Tesla’s decision to open its charging network to rival automakers has a few benefits for Tesla, including access to federal money for new charging stations. But it also removes one of the EV maker’s biggest advantages over competitors, analysts say.

The Tesla Supercharger network is considered the gold standard by EV analysts for its size, reliability and rapid growth versus other public charging providers. Tesla has more fast-charge units than all competing charging networks combined.

“This will really help put people’s mind at ease and we can focus on one standard and it’s really going to be great for consumers,” Musk said. “They just won’t have to worry about which plug, which socket, which charging station and it will just work seamlessly. So, I think this is going to be just a really fundamentally great thing for the advancement of electric vehicles in North America.”
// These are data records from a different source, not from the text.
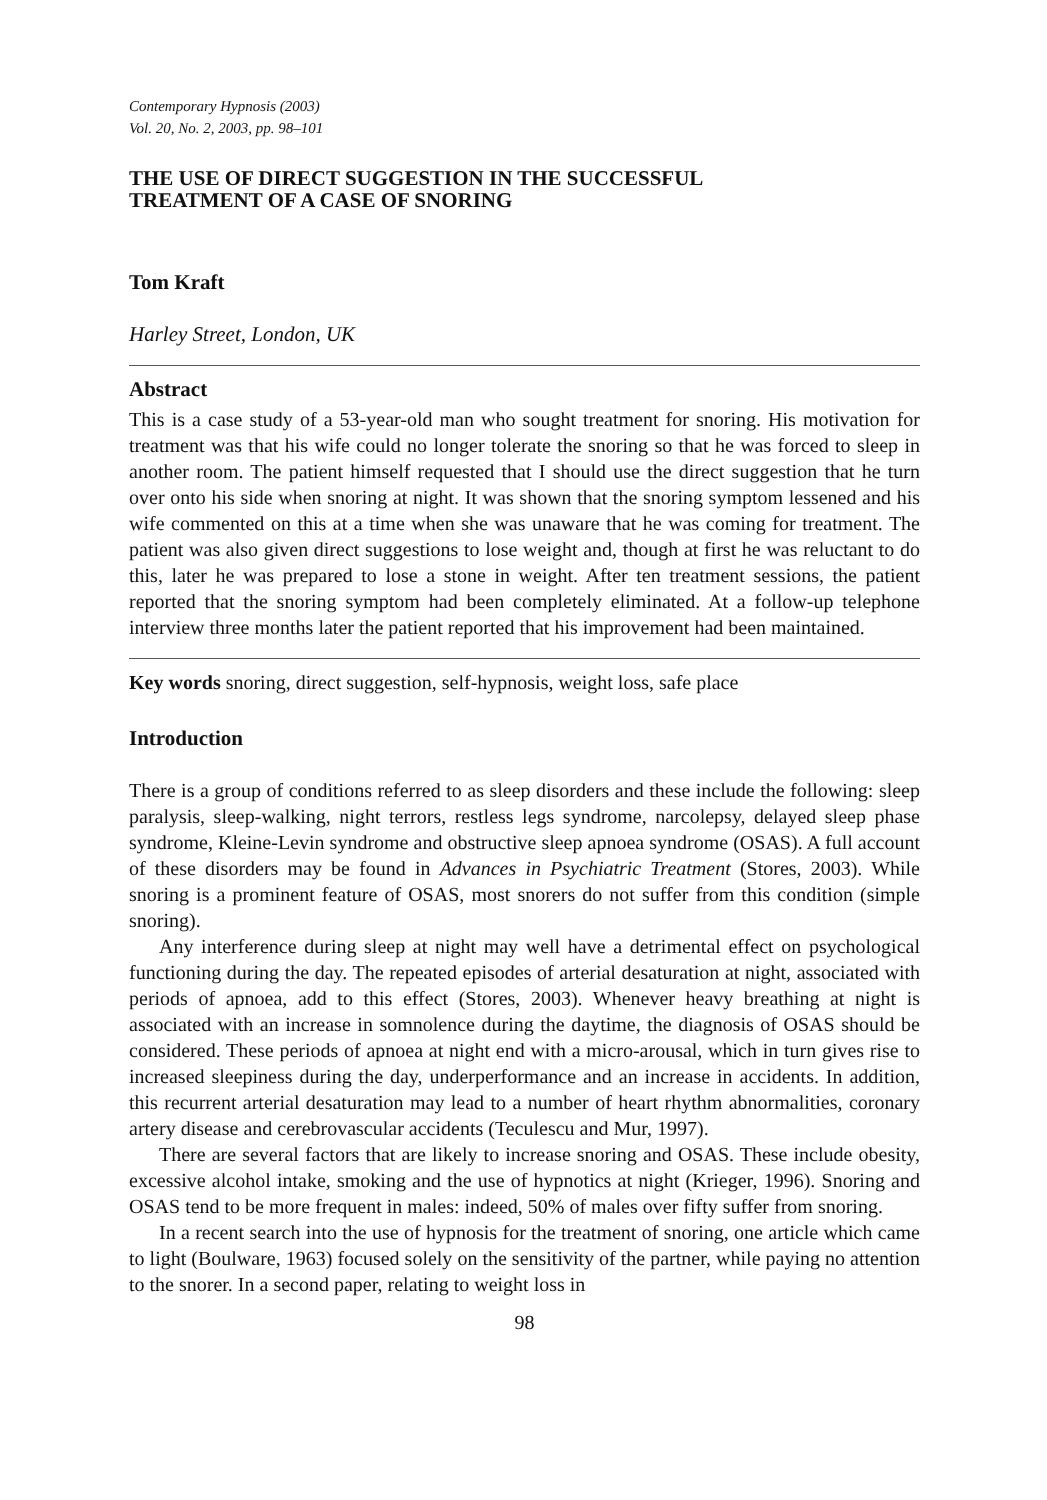Contemporary Hypnosis (2003)
Vol. 20, No. 2, 2003, pp. 98–101
THE USE OF DIRECT SUGGESTION IN THE SUCCESSFUL
TREATMENT OF A CASE OF SNORING
Tom Kraft
Harley Street, London, UK
Abstract
This is a case study of a 53-year-old man who sought treatment for snoring. His motivation for treatment was that his wife could no longer tolerate the snoring so that he was forced to sleep in another room. The patient himself requested that I should use the direct suggestion that he turn over onto his side when snoring at night. It was shown that the snoring symptom lessened and his wife commented on this at a time when she was unaware that he was coming for treatment. The patient was also given direct suggestions to lose weight and, though at first he was reluctant to do this, later he was prepared to lose a stone in weight. After ten treatment sessions, the patient reported that the snoring symptom had been completely eliminated. At a follow-up telephone interview three months later the patient reported that his improvement had been maintained.
Key words snoring, direct suggestion, self-hypnosis, weight loss, safe place
Introduction
There is a group of conditions referred to as sleep disorders and these include the following: sleep paralysis, sleep-walking, night terrors, restless legs syndrome, narcolepsy, delayed sleep phase syndrome, Kleine-Levin syndrome and obstructive sleep apnoea syndrome (OSAS). A full account of these disorders may be found in Advances in Psychiatric Treatment (Stores, 2003). While snoring is a prominent feature of OSAS, most snorers do not suffer from this condition (simple snoring).
Any interference during sleep at night may well have a detrimental effect on psychological functioning during the day. The repeated episodes of arterial desaturation at night, associated with periods of apnoea, add to this effect (Stores, 2003). Whenever heavy breathing at night is associated with an increase in somnolence during the daytime, the diagnosis of OSAS should be considered. These periods of apnoea at night end with a micro-arousal, which in turn gives rise to increased sleepiness during the day, underperformance and an increase in accidents. In addition, this recurrent arterial desaturation may lead to a number of heart rhythm abnormalities, coronary artery disease and cerebrovascular accidents (Teculescu and Mur, 1997).
There are several factors that are likely to increase snoring and OSAS. These include obesity, excessive alcohol intake, smoking and the use of hypnotics at night (Krieger, 1996). Snoring and OSAS tend to be more frequent in males: indeed, 50% of males over fifty suffer from snoring.
In a recent search into the use of hypnosis for the treatment of snoring, one article which came to light (Boulware, 1963) focused solely on the sensitivity of the partner, while paying no attention to the snorer. In a second paper, relating to weight loss in
98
With the opening of the Supercharger network, most EV owners will have access to both the Tesla network and competitors such as Electrify America, EVgo and Chargepoint. Although Tesla and the rival networks use different charging plugs, adapters make it possible for most EVs to use either charger standard using an adapter.

It was not immediately clear what the collaboration with Tesla will mean for GM’s dealerships and its ongoing charging partnerships. Access to Tesla’s network first will require an adapter, before the NACS connector is built into GM’s EVs, the automaker said. GM also eventually will provide adapters so that EV owners will be able to charge at stations with CCS ports.

A GM spokesperson said “charging adapters will continue to provide interoperability, including for charging infrastructure at our dealerships.” GM declined to provide additional details Thursday about the cost of adapters and how EV owners will receive one.

GM is working with charging network provider EVgo and Pilot Co. to install 2,000 fast chargers at as many as 500 Pilot and Flying J travel centers. The automaker also is working with its dealerships in the U.S. and Canada to install 40,000 Level 2 chargers in local communities — at locations such as restaurants, shopping centers and parks — by the end of 2026.

“We don’t see this announcement changing the collaborations with EVgo or Pilot Flying J, but rather enhancing what we will be able to offer EV drivers going forward,” the spokesperson said.

The CCS port was becoming the national standard charging connector, and many charging companies with CCS ports are expected to apply for funding through the National Electric Vehicle Infrastructure Formula Program. The CCS port runs one connection between the charger and the EV, said Conrad Layson, senior alternative propulsion analyst at AutoForecast Solutions. Tesla’s NACS port exchanges more information and usually leads to a smoother charging experience, he said.

EV chargers constructed with funds from the $5 billion NEVI program and a $2.5 billion discretionary grant program must adhere to minimum standards finalized by the Biden administration in February.

Under those standards, each charging port must have a CCS connector. However, ports are allowed to have other non-proprietary connecters, such as Tesla’s NACS, if the port is also capable of charging a CCS-compliant vehicle.

Tesla in November said it was making its previously proprietary EV charging port and connector available for “broad and open public use,” including to network operators and other automakers, according to the Biden administration.

Musk stressed that GM vehicle owners would not be treated differently than Tesla owners at Supercharger stations.

“I do want to reiterate to GM owners out there that Tesla is not going to do anything to prefer Teslas, so it really will be an even playing field,” Musk said. “I think people should feel comfortable buying a Tesla or a GM car and we will provide support equally to both. The most important thing is that we advance the electric vehicle revolution.”

Laurence Iliff, Hannah Lutz and Audrey LaForest contributed to this report.